Many Greens celebrate high oil prices, hoping that they will cause us to come to our senses.
But the front page of today's LA Times reports: "No Drive to Mass Transit ... Raul Mercado loves his 2002 eight-cylinder Mustang convertible but hates the high cost of operating it. As gas prices hit record highs in recent weeks, the security guard has been shelling out $40 each time he fills the tank. To save money, he bikes or walks to the beach instead of driving, ... But leave the Mustang at his Long Beach home and take the bus to work in Inglewood? No way. 'I have to pay', Mercado said. Public transportation 'takes too long.'"
The lead editorial of the same edition announces "Pumped-up public transit ... Amid all the pain inflicted by skyrocketing oil prices, there is a silver lining in LA ... the jump in MTA ridership will give the mayor considerable ammunition when he goes looking for federal and state funds ..." ... for more transit projects, including rail -- which the editorial admits, is "underutilized."
No one can accuse LA Times reporters of bending to the paper's editorial slant. Nor can anyone accuse their editorial writers of reading their own front-page news.

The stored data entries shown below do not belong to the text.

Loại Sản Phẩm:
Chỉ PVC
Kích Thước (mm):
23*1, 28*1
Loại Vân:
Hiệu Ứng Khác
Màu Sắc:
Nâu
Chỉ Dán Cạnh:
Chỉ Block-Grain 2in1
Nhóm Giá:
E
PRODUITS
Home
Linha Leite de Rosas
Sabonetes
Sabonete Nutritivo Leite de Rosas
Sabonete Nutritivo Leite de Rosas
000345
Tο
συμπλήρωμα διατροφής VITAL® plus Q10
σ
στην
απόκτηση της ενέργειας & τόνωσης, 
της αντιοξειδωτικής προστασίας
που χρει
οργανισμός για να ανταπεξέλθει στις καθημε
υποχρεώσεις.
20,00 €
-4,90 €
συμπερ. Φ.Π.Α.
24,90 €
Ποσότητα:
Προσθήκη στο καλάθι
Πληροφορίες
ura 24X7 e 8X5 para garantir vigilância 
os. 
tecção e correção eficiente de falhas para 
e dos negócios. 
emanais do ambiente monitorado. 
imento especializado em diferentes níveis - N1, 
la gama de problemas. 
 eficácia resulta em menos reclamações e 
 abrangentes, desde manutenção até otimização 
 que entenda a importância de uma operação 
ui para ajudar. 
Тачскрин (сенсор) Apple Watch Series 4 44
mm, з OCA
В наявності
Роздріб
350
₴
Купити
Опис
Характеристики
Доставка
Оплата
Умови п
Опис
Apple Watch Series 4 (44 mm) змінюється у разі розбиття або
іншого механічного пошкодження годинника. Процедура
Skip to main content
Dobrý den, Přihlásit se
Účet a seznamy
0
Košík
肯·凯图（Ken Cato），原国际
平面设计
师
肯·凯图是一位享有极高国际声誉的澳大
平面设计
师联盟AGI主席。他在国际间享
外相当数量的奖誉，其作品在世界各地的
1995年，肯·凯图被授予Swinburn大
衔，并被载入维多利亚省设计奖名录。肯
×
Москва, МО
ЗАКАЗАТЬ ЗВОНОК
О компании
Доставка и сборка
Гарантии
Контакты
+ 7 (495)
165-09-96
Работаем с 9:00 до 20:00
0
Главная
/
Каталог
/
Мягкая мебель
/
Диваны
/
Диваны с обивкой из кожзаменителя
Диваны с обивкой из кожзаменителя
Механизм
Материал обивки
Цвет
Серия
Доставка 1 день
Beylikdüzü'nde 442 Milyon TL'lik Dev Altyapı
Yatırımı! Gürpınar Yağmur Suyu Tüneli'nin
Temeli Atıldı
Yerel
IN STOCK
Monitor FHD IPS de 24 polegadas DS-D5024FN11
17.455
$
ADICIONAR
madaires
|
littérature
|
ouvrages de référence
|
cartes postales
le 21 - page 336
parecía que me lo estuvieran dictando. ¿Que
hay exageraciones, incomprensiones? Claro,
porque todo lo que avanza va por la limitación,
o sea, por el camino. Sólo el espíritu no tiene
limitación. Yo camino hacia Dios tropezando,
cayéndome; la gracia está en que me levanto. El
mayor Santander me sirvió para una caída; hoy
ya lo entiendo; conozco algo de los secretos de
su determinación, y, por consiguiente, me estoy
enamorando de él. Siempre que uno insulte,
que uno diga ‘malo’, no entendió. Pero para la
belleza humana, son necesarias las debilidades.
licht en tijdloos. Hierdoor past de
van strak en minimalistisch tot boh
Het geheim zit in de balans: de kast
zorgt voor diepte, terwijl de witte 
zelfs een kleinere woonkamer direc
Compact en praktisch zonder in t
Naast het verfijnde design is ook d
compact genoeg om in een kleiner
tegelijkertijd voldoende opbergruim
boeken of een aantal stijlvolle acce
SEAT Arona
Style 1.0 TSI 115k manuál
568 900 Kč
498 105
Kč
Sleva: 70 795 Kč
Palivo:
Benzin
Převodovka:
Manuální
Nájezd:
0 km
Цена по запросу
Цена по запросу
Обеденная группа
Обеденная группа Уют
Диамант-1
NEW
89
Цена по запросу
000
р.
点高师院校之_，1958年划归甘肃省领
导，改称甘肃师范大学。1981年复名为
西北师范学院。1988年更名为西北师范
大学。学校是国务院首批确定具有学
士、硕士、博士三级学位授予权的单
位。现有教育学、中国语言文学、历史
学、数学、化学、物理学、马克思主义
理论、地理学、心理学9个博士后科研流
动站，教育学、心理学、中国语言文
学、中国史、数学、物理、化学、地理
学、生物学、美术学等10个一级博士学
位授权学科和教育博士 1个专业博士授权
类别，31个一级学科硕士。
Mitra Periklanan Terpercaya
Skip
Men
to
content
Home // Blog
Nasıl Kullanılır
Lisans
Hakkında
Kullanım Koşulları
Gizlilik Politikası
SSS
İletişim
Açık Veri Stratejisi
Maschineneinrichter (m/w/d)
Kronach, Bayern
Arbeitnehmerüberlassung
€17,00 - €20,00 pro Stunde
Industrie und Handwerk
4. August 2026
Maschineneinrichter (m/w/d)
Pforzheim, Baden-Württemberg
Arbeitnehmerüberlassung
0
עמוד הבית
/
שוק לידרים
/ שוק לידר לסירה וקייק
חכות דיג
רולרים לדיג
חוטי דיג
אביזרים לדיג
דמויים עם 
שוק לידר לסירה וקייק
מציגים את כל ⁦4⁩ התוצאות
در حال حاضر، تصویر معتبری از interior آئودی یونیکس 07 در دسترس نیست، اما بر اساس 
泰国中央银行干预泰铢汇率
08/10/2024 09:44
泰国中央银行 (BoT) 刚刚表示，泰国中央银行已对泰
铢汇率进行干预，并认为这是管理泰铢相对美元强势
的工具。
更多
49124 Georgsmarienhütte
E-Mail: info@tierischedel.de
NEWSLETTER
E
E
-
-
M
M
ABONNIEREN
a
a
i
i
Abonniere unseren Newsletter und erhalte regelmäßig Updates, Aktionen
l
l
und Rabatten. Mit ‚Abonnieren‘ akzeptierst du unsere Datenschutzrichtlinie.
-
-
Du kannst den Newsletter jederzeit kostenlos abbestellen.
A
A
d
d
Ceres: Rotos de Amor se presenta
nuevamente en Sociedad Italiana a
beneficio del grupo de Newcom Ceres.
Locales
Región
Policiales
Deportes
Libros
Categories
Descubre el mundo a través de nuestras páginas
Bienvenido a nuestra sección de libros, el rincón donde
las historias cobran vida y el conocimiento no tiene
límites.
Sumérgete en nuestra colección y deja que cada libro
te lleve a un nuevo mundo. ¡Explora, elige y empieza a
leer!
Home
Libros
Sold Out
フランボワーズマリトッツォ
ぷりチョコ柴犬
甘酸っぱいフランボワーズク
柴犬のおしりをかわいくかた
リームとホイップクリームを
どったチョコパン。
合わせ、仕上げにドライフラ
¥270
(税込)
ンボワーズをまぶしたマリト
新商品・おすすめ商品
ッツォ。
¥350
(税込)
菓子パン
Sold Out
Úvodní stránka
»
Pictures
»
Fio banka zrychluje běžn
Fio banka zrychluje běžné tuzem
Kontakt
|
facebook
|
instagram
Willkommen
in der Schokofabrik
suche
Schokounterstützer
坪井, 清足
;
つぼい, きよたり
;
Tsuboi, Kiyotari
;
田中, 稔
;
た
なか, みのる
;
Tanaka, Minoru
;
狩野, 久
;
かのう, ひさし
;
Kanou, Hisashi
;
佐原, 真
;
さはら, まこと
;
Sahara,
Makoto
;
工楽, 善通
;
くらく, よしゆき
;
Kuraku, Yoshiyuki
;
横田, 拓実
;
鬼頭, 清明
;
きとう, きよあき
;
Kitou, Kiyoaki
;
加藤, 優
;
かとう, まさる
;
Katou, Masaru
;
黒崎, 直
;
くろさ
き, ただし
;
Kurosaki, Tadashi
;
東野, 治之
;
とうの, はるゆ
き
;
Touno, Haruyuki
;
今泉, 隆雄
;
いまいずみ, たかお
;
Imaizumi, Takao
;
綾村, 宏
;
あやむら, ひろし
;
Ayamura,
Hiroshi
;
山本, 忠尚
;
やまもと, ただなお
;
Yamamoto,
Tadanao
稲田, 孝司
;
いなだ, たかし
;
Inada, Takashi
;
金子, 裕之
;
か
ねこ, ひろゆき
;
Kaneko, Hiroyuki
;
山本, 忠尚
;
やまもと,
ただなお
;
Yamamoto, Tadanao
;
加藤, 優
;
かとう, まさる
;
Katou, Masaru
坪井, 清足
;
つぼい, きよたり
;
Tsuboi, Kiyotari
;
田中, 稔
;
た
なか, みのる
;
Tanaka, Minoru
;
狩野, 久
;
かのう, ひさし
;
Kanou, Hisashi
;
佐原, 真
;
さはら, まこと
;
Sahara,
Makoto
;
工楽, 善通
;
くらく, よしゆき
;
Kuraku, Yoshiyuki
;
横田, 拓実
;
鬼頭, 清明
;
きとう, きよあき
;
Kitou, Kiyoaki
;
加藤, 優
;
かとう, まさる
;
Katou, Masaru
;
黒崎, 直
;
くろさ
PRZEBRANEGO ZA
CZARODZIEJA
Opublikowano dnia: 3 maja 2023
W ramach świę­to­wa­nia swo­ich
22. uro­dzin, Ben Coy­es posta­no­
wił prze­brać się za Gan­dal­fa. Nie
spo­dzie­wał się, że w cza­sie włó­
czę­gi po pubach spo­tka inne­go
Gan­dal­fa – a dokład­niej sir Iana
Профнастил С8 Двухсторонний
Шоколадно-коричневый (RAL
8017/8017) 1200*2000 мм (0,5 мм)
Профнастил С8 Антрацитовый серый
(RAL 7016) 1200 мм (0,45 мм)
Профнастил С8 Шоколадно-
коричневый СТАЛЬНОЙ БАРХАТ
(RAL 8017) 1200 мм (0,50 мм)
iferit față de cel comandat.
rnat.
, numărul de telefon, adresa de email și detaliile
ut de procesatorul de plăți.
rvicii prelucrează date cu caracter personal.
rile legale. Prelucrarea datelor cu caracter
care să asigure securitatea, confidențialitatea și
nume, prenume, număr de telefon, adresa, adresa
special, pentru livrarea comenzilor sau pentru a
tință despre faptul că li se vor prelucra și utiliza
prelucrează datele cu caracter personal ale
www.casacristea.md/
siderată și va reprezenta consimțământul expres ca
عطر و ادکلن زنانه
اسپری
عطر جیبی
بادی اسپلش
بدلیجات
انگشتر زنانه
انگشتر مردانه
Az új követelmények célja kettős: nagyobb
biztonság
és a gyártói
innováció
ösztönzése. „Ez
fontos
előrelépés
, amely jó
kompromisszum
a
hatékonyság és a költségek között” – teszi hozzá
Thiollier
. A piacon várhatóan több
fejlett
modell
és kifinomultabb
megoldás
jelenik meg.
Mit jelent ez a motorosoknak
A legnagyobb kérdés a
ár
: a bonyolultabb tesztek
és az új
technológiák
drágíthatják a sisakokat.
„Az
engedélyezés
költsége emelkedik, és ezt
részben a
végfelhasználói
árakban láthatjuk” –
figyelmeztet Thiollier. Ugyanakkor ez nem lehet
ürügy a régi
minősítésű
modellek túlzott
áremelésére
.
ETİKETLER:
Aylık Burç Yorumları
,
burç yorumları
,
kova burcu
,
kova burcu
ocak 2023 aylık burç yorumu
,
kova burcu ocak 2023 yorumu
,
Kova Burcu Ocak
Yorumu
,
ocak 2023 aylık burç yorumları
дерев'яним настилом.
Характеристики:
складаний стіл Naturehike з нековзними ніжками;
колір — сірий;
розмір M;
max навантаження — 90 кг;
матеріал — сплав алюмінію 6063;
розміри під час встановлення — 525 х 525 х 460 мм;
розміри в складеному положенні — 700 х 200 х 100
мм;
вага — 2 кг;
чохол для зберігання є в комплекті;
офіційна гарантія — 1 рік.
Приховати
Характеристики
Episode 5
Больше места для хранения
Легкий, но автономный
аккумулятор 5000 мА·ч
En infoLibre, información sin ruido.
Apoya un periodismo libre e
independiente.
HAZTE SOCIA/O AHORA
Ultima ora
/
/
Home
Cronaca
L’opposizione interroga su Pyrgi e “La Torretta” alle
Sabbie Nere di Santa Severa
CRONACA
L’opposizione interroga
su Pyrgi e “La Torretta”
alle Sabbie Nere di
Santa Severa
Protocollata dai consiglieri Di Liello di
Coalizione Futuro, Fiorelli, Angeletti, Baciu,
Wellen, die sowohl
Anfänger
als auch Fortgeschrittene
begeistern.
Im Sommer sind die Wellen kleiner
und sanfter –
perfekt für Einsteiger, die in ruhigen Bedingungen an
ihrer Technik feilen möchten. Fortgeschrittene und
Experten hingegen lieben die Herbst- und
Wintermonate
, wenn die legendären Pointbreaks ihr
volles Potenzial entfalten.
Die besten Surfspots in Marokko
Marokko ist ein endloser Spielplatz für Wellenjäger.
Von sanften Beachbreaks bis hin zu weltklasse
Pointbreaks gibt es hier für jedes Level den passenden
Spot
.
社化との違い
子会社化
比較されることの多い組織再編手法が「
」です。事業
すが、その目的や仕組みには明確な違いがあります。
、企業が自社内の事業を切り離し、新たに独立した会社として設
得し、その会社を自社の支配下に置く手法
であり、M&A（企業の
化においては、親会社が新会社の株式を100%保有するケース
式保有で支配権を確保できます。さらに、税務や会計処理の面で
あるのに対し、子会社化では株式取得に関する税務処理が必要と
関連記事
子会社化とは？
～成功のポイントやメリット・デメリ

Transit's decline through the last 60 years has been steady (in spite of huge subsidies), even through the various oil "shocks". In the 70s, Americans swtiched to smaller cars, rather than use transit.
While security guard Raul Mercado grasps the simple truth -- that his time has value and in dispersed cities, transit is incredibly time consuming -- it is still beyond the capabilities of LA Times editorial writers. Many of the latter have been singing the same tune for many years and, therefore, share the blame for multi-billion transit waste in LA.